Portfolio Project

Chatbot (LoRA + RAG)

RAG Chatbot Fine-Tuned with LoRA

Machine Learning Automation Python Ollama AWS Docker

Context

Off-the-shelf chatbots didn't sound like Visit Grand Junction, and they rarely pointed people to our pages.

Role

  • Built the prototype from crawl to deployment, including the web demo.

Approach

  • Crawled Visit Grand Junction pages and built a FAISS retrieval index.
  • Generated a fine-tuning dataset with GPT-OSS 20B (via Ollama).
  • Fine-tuned Mistral 7B with LoRA on the Q&A set and deployed it to AWS SageMaker.
  • Added Lambda endpoints so the website can talk to the model.

Impact

  • The demo answers with citations, but it needs a warm-up after idle time (about 10 minutes).

System Design

Pipeline: crawl → index → generate training data → LoRA fine-tune → deploy behind an API the site can call.
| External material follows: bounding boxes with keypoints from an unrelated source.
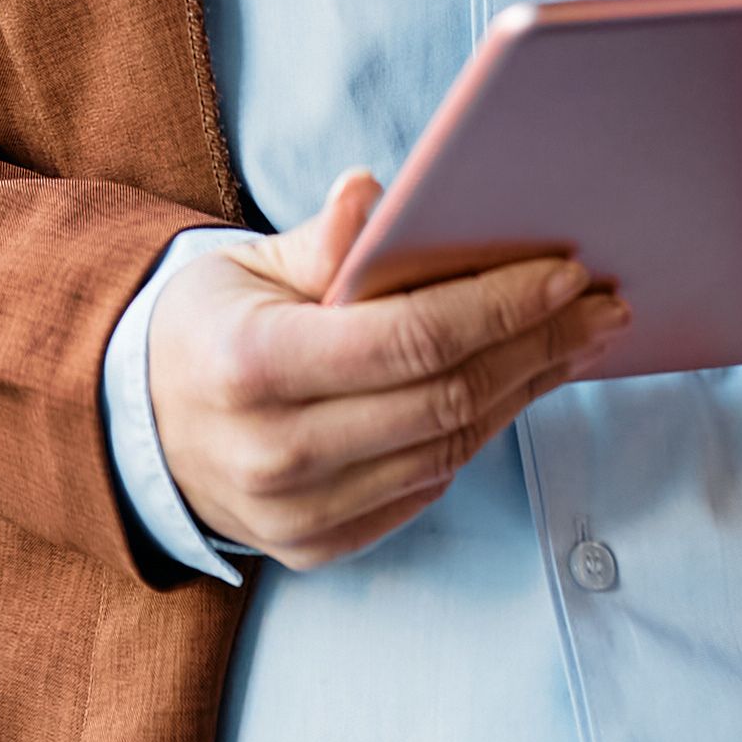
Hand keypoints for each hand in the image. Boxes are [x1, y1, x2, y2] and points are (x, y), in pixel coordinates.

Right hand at [146, 172, 626, 567]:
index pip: (409, 338)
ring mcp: (296, 512)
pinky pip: (424, 489)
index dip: (499, 306)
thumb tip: (380, 195)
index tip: (566, 274)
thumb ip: (320, 242)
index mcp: (252, 366)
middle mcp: (274, 452)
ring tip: (575, 342)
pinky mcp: (316, 546)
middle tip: (604, 306)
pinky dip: (477, 435)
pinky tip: (516, 388)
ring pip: (447, 449)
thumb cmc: (206, 326)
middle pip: (445, 399)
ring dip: (523, 392)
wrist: (137, 426)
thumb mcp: (243, 266)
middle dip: (538, 347)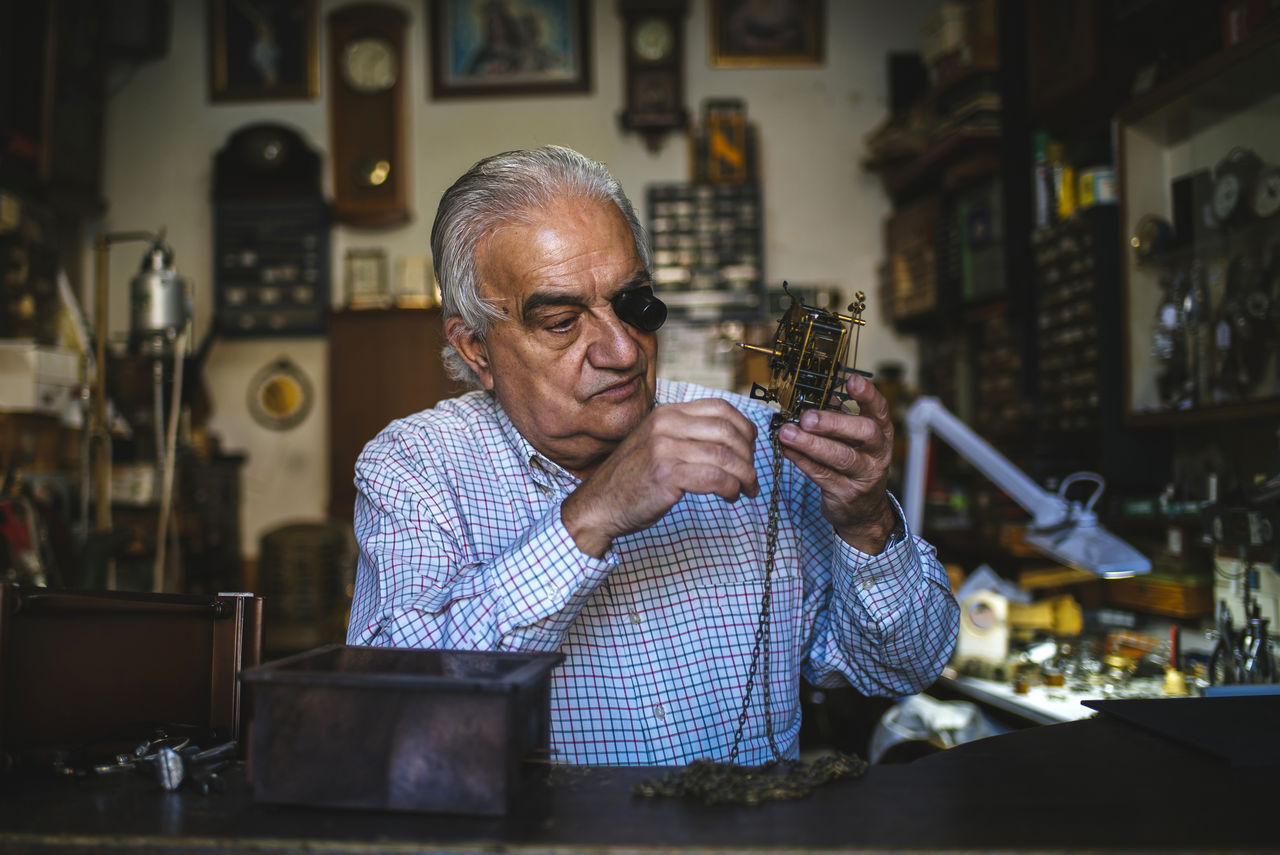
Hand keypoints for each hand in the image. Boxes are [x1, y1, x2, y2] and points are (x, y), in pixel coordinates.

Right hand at [561, 399, 758, 556]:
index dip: (744, 428)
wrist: (598, 505)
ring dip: (744, 476)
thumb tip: (733, 440)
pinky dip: (731, 488)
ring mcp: (665, 448)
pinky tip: (730, 496)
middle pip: (728, 431)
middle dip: (748, 456)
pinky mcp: (667, 474)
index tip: (751, 448)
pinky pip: (715, 478)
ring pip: (726, 456)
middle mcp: (666, 424)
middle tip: (751, 476)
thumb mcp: (657, 444)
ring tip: (745, 490)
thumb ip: (687, 435)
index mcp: (666, 413)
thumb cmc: (631, 480)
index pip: (721, 408)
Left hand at [776, 373, 897, 552]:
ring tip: (787, 433)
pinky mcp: (846, 493)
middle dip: (834, 423)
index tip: (851, 381)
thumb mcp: (854, 440)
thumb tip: (815, 393)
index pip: (879, 409)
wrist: (864, 511)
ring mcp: (864, 475)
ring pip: (840, 456)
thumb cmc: (855, 465)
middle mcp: (878, 453)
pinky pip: (822, 474)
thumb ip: (838, 416)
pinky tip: (788, 450)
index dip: (867, 394)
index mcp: (881, 433)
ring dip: (810, 443)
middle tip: (807, 417)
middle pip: (864, 432)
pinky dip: (802, 461)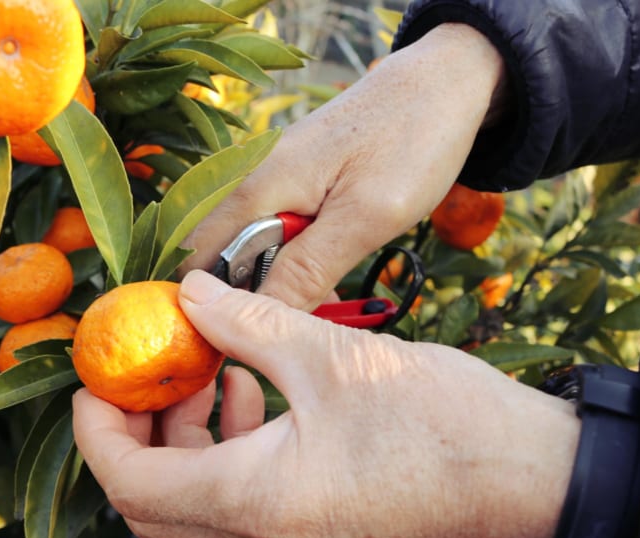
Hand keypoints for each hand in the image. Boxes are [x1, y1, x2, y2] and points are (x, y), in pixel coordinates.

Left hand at [73, 271, 579, 537]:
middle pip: (154, 501)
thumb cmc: (443, 422)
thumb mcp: (333, 355)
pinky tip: (256, 385)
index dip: (96, 428)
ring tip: (208, 365)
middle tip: (146, 367)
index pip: (129, 482)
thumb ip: (248, 322)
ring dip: (184, 435)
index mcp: (252, 501)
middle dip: (134, 432)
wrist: (536, 482)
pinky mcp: (321, 532)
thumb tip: (189, 292)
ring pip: (198, 501)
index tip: (97, 374)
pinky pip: (243, 499)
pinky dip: (229, 445)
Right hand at [177, 23, 507, 310]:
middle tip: (283, 341)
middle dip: (240, 305)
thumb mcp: (365, 218)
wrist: (443, 85)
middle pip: (215, 260)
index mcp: (256, 189)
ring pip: (246, 253)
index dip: (205, 310)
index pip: (195, 261)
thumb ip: (307, 269)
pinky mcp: (295, 188)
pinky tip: (321, 289)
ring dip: (270, 289)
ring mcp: (272, 184)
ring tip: (311, 317)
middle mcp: (251, 184)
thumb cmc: (410, 144)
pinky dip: (289, 269)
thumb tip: (258, 322)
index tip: (236, 350)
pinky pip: (273, 239)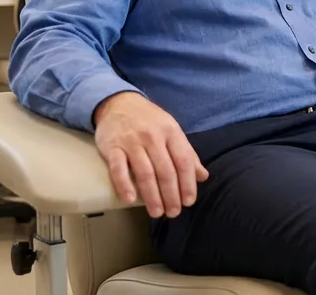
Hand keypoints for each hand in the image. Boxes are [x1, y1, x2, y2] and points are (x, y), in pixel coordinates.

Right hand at [93, 92, 208, 218]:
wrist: (119, 103)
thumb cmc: (150, 121)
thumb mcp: (172, 131)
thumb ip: (187, 154)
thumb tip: (203, 176)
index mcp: (171, 132)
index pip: (184, 161)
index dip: (187, 183)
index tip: (188, 202)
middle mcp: (153, 136)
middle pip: (165, 170)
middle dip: (171, 195)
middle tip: (172, 213)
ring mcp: (132, 141)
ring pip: (145, 172)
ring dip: (152, 196)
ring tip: (157, 212)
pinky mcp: (112, 146)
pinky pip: (118, 168)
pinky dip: (124, 184)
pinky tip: (131, 199)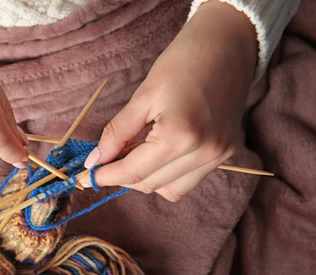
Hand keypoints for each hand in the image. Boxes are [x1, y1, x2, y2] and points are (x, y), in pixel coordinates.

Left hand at [79, 0, 257, 200]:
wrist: (229, 43)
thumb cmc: (183, 61)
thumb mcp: (143, 96)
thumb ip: (117, 133)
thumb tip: (95, 161)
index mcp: (180, 137)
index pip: (133, 172)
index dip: (105, 177)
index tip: (86, 177)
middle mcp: (203, 153)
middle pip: (150, 185)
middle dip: (123, 177)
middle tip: (106, 161)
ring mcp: (219, 156)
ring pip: (170, 190)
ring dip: (146, 180)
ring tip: (134, 154)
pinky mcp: (227, 153)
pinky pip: (189, 180)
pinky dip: (168, 175)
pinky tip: (158, 154)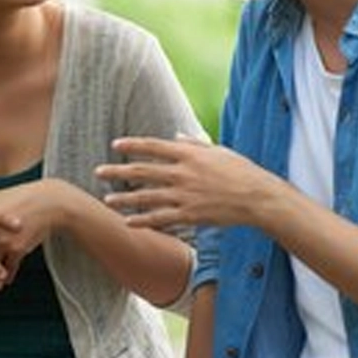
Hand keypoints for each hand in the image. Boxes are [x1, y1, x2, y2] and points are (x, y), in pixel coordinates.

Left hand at [98, 135, 273, 229]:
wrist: (258, 197)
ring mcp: (185, 196)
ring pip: (147, 197)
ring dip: (125, 198)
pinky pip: (161, 218)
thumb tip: (176, 135)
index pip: (154, 147)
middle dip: (118, 171)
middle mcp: (183, 174)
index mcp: (189, 154)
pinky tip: (128, 222)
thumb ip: (194, 144)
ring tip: (107, 199)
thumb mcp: (218, 151)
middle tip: (99, 171)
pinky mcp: (190, 215)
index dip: (133, 145)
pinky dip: (143, 220)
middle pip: (143, 171)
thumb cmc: (241, 171)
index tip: (116, 145)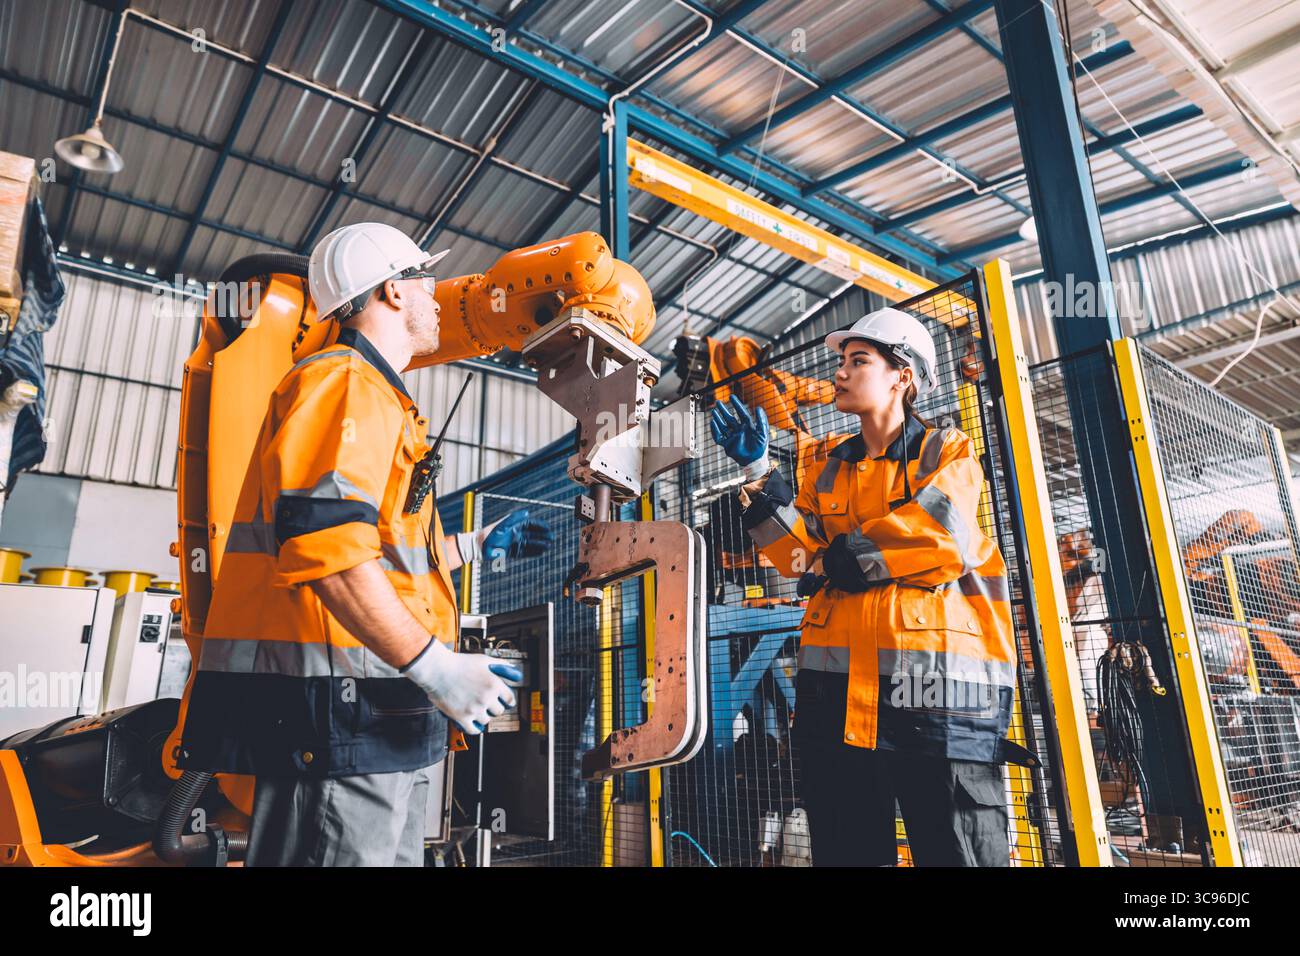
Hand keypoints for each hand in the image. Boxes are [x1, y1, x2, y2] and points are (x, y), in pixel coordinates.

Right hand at [401, 638, 522, 734]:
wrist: (438, 669)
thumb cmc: (460, 663)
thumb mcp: (484, 660)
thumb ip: (501, 666)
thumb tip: (513, 671)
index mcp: (494, 684)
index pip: (510, 700)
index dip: (507, 701)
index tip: (504, 702)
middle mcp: (487, 698)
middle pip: (499, 711)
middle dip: (494, 707)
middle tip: (486, 703)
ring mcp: (474, 709)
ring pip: (486, 721)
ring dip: (483, 716)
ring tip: (476, 710)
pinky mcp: (462, 717)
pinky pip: (474, 730)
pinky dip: (475, 728)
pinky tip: (472, 723)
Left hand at [482, 508, 552, 560]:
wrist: (479, 546)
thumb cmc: (490, 534)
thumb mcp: (503, 524)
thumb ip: (515, 518)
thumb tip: (527, 512)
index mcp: (514, 526)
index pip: (530, 524)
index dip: (539, 526)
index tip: (547, 528)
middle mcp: (515, 534)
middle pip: (532, 534)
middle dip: (542, 536)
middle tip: (552, 537)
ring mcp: (514, 543)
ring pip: (530, 544)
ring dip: (539, 545)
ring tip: (548, 546)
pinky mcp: (511, 552)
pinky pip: (525, 552)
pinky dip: (533, 552)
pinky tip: (540, 553)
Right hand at [709, 395, 769, 479]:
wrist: (755, 461)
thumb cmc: (760, 447)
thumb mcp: (763, 432)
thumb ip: (761, 420)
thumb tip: (758, 407)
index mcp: (748, 426)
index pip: (741, 413)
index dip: (737, 405)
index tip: (732, 396)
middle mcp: (739, 430)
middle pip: (730, 418)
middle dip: (724, 410)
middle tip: (718, 402)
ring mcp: (733, 437)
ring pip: (723, 426)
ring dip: (718, 418)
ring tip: (714, 411)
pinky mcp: (727, 444)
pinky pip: (718, 436)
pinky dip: (714, 430)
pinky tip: (712, 423)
  • Ingestion: crawl pages and store cleaned text chunks.
  • Retrieval: use FAISS so answers can cite the right source passages.
  • Fine-tuning: train Mistral 7B with LoRA on auto-generated Q&A pairs.

Dataset Generation

  • Used GPT-OSS 20B (Ollama) to turn crawled content into Q&A pairs.
  • Automated crawl → index → dataset → fine-tune so runs are repeatable.
  • Kept it Docker-friendly so I could run locally and deploy the same artifacts.

Serving and Deployment

  • Merged the LoRA adapter into a 4-bit model and served it with FastAPI.
  • Hosted it behind AWS (SageMaker + Lambda) so the browser only calls an API.
  • Added a status check and a warm-up message to handle cold starts.

What I'd Improve

  • Add basic eval for retrieval quality and citation accuracy.
  • Cache common questions and stream tokens to make replies feel faster.
  • Add stronger guardrails against prompt injection.

Links

Notes

Uses public Visit Grand Junction pages. Answers include citations.